- Your task: Copy each line of the material beneath that holds the word "evenodd".

- Information given:
◇ ◇ ◇ ◇ ◇ ◇ ◇

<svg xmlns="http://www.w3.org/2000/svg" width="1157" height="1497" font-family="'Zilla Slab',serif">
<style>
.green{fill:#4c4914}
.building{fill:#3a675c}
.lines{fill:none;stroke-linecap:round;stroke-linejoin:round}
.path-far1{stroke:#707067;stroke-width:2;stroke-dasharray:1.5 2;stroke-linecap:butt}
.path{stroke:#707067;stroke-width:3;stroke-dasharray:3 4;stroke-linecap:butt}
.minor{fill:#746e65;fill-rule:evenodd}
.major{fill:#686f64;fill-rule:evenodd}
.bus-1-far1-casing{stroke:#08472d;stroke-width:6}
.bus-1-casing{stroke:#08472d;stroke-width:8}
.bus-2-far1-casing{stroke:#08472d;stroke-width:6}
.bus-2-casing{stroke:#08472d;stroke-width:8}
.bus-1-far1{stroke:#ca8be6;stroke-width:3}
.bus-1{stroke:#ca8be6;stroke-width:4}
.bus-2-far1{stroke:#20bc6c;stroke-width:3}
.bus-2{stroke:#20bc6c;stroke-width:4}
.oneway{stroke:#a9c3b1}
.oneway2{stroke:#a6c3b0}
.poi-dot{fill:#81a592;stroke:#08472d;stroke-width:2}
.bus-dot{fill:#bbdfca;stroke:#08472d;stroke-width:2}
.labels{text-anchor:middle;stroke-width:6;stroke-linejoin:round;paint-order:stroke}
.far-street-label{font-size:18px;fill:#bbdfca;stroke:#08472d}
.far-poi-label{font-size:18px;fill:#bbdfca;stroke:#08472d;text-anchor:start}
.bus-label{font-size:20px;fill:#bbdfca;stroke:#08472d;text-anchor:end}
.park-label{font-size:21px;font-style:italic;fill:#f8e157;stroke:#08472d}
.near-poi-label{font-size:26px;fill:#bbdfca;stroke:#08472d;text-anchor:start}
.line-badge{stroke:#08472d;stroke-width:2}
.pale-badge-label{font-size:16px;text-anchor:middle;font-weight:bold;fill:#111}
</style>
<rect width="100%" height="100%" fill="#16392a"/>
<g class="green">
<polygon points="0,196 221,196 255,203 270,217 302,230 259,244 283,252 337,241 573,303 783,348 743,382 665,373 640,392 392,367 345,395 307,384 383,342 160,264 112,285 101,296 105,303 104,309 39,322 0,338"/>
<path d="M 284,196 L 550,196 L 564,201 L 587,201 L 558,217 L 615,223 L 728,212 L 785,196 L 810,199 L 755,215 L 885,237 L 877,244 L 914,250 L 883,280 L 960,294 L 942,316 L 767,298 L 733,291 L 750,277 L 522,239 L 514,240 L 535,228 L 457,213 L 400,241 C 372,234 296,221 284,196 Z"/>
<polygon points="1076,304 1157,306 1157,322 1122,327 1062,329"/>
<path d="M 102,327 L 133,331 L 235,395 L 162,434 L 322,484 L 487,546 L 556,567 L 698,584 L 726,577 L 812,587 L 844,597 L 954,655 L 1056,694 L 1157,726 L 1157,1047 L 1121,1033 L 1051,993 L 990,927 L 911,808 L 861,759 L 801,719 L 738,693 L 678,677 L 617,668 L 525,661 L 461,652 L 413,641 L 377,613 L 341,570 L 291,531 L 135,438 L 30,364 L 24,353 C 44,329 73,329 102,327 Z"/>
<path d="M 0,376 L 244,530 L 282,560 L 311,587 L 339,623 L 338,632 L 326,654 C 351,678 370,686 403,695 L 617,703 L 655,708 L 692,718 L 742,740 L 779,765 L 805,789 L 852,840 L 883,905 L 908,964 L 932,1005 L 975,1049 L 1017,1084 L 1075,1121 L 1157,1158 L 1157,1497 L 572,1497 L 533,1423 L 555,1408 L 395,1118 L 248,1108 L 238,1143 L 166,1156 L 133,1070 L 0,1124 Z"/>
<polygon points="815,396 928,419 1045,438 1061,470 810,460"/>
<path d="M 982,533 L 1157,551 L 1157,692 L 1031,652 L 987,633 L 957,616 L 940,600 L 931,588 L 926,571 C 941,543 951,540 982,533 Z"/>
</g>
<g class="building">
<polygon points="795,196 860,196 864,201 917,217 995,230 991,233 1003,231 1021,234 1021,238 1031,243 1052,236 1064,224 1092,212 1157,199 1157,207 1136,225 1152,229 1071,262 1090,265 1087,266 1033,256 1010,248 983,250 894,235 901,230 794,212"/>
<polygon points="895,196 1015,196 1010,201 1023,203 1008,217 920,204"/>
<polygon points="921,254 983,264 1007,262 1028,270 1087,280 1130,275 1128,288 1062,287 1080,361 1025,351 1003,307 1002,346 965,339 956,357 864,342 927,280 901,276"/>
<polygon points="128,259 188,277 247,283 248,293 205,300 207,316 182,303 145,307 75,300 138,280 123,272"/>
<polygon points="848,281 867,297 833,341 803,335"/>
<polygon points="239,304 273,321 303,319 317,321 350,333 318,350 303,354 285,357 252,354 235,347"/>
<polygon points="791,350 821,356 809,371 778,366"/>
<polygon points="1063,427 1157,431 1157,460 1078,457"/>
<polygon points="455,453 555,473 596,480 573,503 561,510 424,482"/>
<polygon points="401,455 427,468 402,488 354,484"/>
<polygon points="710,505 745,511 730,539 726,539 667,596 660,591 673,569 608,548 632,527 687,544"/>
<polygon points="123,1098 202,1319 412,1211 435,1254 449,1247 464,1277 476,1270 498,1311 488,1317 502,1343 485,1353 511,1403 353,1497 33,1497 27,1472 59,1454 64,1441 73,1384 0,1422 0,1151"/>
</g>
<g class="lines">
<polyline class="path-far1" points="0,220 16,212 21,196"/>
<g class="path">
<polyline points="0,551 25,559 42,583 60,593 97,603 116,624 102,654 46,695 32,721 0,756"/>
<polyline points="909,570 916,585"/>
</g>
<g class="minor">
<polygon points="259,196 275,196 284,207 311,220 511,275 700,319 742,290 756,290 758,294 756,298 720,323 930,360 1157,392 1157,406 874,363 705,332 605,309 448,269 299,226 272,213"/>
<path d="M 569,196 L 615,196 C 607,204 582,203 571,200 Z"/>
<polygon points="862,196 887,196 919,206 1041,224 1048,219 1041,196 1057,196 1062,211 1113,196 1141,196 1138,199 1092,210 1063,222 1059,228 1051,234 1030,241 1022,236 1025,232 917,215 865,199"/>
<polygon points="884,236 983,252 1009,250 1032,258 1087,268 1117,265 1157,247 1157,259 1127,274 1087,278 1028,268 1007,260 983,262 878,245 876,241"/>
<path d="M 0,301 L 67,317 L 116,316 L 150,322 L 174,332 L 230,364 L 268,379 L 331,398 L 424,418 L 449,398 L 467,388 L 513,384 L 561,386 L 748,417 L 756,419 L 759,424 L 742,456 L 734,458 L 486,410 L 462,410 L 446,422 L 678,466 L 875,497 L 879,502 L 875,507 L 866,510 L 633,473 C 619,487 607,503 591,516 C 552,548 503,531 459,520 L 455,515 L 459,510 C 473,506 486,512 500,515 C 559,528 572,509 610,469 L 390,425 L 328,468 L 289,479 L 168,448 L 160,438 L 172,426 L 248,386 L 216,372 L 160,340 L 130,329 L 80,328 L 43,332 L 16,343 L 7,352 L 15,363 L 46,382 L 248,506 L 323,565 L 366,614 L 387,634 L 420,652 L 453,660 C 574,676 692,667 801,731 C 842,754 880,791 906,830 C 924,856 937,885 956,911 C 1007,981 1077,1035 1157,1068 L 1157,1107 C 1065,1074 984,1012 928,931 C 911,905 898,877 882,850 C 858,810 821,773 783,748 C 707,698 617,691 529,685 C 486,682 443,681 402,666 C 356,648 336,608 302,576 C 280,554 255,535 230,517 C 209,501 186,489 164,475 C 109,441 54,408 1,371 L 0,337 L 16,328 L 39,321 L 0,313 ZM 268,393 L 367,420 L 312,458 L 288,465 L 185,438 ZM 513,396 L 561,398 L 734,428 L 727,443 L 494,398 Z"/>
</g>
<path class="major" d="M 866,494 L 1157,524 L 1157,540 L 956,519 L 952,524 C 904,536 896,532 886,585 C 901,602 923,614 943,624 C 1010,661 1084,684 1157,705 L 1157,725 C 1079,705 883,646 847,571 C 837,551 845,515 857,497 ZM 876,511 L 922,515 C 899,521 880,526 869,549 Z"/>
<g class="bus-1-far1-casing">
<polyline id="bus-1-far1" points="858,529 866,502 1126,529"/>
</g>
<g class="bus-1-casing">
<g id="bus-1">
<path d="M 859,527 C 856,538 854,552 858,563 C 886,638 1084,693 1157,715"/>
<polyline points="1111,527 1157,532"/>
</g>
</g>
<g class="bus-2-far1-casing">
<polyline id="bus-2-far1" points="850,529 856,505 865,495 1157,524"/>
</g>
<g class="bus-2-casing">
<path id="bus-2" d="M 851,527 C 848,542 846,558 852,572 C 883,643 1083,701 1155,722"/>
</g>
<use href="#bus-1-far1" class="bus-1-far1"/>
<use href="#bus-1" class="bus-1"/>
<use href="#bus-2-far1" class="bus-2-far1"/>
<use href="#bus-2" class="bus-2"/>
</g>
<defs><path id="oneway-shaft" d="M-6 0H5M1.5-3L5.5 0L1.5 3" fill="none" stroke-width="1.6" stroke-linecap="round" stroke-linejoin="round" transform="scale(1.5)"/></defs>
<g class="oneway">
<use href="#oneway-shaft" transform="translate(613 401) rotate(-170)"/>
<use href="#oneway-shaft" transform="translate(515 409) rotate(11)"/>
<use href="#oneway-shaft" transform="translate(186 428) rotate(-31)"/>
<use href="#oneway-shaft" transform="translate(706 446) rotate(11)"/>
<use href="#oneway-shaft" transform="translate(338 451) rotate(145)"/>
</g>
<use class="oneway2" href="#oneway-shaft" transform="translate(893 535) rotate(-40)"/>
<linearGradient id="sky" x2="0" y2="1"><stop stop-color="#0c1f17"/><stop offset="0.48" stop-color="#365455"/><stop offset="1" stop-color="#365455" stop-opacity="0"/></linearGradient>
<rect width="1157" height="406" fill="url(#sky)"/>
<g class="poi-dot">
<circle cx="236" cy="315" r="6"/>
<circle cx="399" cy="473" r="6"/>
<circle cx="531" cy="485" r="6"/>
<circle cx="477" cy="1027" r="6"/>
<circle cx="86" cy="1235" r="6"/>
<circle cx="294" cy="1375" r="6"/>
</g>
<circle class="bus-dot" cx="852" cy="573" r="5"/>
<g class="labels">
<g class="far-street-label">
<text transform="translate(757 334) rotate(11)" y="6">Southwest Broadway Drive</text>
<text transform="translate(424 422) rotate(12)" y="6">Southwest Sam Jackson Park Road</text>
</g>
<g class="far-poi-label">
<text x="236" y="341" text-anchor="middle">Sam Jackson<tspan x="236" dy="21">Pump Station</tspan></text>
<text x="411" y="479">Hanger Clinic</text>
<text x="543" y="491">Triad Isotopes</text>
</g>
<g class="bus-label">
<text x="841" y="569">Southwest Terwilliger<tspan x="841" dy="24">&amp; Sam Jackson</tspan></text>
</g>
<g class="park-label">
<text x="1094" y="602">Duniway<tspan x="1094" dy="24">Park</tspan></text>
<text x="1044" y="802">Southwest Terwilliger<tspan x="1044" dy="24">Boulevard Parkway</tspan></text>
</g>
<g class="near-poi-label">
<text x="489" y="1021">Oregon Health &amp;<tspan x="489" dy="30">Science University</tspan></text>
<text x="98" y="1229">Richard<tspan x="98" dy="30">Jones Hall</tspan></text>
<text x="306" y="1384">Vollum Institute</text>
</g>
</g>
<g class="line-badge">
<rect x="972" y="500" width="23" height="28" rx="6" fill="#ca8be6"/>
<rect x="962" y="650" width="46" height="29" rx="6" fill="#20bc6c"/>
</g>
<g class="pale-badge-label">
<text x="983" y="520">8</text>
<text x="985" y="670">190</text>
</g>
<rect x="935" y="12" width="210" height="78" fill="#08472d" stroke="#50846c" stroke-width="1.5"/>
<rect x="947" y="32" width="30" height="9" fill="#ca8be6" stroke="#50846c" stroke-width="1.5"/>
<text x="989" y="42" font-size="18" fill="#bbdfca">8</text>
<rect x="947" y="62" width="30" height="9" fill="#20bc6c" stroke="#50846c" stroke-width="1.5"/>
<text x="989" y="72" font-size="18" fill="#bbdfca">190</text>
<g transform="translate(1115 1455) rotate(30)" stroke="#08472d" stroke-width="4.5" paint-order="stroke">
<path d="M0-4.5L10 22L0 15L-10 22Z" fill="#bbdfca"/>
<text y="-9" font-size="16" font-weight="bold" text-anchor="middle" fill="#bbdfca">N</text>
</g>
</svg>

◇ ◇ ◇ ◇ ◇ ◇ ◇

- Solution to this problem:
.minor{fill:#746e65;fill-rule:evenodd}
.major{fill:#686f64;fill-rule:evenodd}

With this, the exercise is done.